Joint position lists
--*--

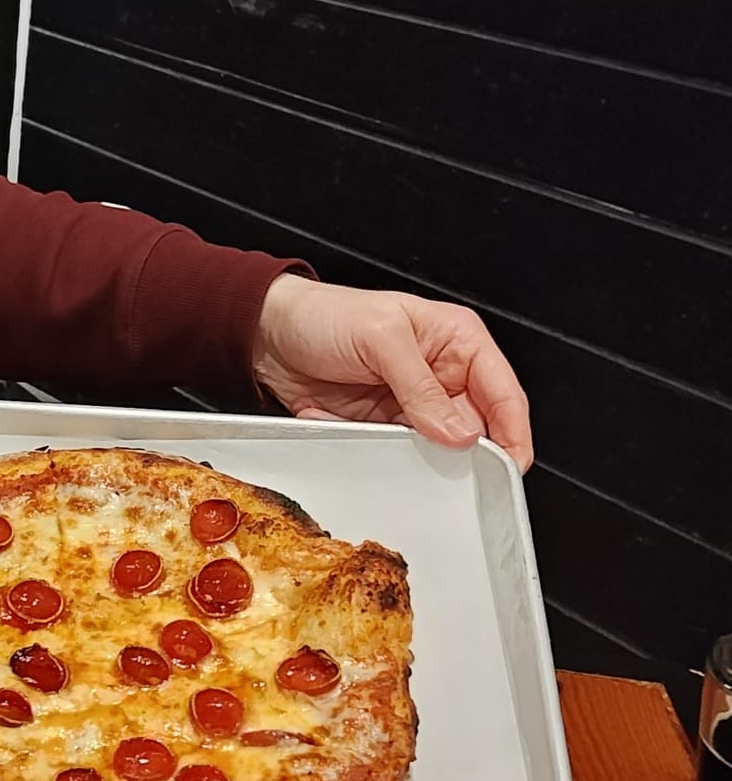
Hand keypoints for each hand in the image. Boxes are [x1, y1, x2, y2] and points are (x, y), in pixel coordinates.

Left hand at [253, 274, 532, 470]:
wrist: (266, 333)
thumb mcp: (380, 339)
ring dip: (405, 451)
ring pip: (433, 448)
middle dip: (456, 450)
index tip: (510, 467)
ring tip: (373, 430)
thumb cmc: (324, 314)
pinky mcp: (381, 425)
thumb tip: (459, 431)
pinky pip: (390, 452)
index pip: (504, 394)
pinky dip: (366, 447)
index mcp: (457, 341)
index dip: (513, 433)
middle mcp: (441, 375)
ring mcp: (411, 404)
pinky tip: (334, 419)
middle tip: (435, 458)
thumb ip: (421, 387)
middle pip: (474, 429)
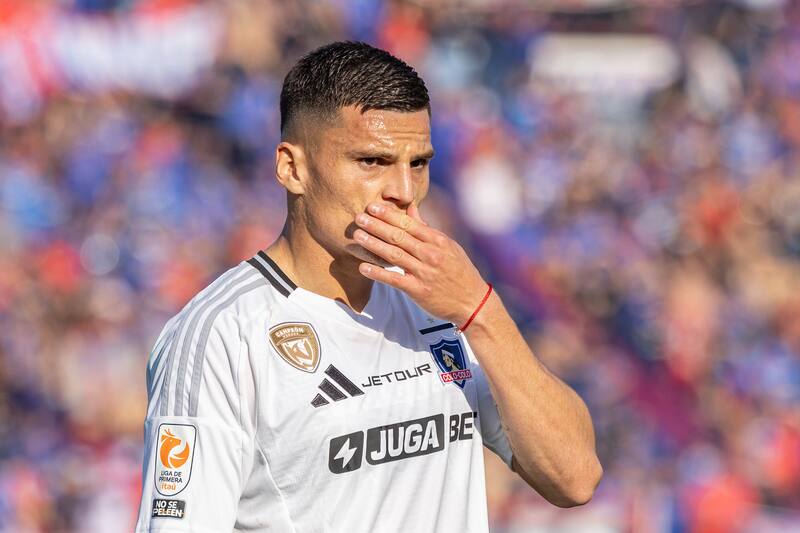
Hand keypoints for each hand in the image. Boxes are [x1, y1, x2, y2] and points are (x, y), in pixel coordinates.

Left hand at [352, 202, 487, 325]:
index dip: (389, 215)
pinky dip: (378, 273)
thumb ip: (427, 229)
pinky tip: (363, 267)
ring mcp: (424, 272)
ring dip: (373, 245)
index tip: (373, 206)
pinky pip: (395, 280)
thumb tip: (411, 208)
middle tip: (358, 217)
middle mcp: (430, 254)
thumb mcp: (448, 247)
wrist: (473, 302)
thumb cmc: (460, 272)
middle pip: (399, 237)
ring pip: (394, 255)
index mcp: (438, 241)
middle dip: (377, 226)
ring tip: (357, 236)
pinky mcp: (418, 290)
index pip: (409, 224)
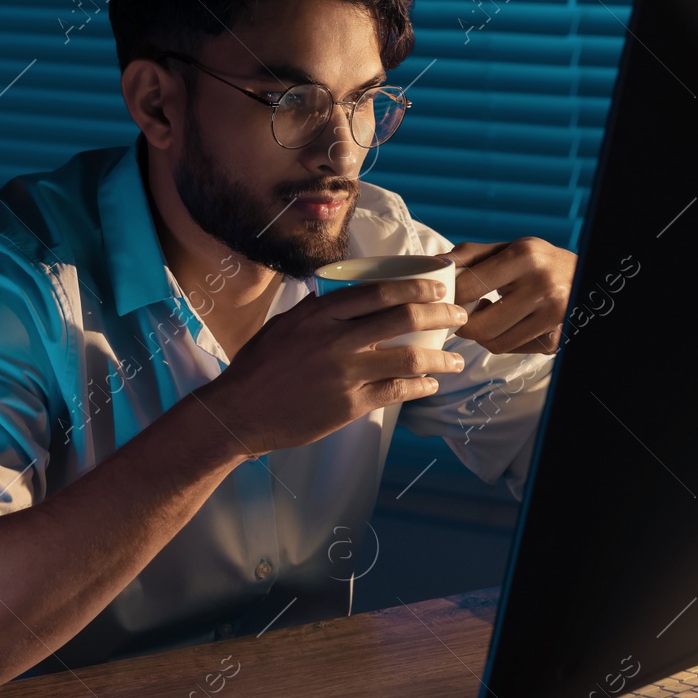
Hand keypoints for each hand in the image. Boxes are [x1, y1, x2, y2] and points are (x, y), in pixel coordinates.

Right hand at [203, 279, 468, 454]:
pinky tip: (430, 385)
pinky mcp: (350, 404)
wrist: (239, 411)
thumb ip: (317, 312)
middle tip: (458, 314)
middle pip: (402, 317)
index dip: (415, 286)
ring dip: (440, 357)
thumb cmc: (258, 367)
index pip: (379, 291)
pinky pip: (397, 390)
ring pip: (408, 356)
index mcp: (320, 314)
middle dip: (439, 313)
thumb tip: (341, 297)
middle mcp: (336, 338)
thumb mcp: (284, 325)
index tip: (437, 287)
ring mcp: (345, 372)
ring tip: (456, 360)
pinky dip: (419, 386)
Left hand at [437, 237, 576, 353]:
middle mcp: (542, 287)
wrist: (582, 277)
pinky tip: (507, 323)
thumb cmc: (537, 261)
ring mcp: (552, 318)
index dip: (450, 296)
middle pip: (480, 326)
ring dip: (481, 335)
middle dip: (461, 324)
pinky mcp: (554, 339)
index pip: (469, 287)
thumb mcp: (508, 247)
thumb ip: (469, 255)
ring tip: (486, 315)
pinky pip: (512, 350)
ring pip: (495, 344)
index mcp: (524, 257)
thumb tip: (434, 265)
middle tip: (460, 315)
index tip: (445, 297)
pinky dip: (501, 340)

--*--

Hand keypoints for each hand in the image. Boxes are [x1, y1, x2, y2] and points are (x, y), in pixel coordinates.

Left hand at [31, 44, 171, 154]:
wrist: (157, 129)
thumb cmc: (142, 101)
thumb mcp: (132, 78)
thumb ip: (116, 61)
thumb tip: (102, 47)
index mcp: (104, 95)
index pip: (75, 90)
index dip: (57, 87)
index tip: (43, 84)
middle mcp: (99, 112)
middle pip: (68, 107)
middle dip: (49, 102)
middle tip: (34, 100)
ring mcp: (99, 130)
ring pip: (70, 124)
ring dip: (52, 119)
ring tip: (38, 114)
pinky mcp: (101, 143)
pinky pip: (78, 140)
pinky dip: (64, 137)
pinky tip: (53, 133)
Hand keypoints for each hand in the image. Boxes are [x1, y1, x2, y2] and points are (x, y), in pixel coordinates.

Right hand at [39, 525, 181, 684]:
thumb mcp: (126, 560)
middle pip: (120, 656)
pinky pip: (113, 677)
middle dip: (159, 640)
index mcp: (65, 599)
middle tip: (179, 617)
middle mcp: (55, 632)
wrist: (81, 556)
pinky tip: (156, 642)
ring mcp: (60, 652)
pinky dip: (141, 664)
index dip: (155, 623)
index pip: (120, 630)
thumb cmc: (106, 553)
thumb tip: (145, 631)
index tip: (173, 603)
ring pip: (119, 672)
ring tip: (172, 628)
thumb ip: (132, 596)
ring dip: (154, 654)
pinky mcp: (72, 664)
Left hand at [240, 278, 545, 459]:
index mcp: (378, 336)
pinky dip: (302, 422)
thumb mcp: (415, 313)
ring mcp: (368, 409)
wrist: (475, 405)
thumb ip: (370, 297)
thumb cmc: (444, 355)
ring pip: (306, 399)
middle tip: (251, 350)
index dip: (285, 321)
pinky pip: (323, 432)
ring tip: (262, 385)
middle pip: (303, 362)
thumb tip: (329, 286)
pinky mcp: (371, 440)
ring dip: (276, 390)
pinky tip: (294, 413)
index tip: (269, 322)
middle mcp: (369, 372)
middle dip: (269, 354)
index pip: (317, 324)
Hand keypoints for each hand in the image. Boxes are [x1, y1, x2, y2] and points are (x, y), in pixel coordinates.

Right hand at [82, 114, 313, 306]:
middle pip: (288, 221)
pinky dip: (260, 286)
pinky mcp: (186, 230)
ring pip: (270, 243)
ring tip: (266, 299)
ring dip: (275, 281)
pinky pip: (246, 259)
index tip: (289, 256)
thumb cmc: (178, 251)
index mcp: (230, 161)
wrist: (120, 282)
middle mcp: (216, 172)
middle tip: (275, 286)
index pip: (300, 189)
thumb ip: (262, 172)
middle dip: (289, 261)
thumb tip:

--*--

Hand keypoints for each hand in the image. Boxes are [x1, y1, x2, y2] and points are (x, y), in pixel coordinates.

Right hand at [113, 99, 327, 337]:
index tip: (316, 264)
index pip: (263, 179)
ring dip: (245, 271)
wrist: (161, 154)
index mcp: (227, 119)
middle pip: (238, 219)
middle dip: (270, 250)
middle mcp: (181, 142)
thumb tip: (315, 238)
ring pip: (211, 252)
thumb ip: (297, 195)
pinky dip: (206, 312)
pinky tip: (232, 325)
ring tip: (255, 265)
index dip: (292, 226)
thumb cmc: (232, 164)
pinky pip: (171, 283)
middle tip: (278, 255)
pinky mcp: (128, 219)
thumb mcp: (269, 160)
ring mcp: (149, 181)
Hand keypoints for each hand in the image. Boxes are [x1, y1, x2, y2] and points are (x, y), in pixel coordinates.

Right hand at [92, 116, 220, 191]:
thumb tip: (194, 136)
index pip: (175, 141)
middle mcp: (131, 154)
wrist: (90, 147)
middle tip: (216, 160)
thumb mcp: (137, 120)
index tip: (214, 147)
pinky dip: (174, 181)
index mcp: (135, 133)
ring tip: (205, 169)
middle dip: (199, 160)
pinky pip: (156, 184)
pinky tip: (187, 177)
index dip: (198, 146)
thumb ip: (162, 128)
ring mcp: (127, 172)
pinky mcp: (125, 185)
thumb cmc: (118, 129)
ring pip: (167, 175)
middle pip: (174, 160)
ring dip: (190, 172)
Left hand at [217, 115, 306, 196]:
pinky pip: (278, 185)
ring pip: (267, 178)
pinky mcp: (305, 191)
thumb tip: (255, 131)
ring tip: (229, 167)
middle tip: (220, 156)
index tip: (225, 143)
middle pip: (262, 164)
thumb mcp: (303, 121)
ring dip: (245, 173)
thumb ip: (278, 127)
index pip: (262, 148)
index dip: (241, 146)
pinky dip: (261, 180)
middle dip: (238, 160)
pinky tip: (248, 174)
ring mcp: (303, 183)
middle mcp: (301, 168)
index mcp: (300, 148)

--*--

*WHAT IS NEEDED*. Given the data above, transcribe exactly the lines from the one containing "thumb ip: (317, 312)" down to the one containing "pinky mcp: (554, 339)", and no others.

*OUTPUT FOR THIS TASK*.
thumb ip: (317, 312)
middle tip: (458, 314)
middle pip: (402, 317)
index dip: (415, 286)
ring dip: (440, 357)
thumb cmc: (258, 367)
index pip: (379, 291)
pinky pip: (397, 390)
ring pip: (408, 356)
index mcp: (320, 314)
middle dip: (439, 313)
thumb tip: (341, 297)
middle mcp: (336, 338)
thumb mcp: (284, 325)
index tip: (437, 287)
ring mcp: (345, 372)
ring tip: (456, 360)
pinky dip: (419, 386)
Left hand at [437, 237, 576, 353]:
middle mcp: (542, 287)
wrist: (582, 277)
pinky tip: (507, 323)
thumb cmc: (537, 261)
ring mcp: (552, 318)
index dip: (450, 296)
middle pip: (480, 326)
ring dip: (481, 335)
middle dip: (461, 324)
pinky mcp: (554, 339)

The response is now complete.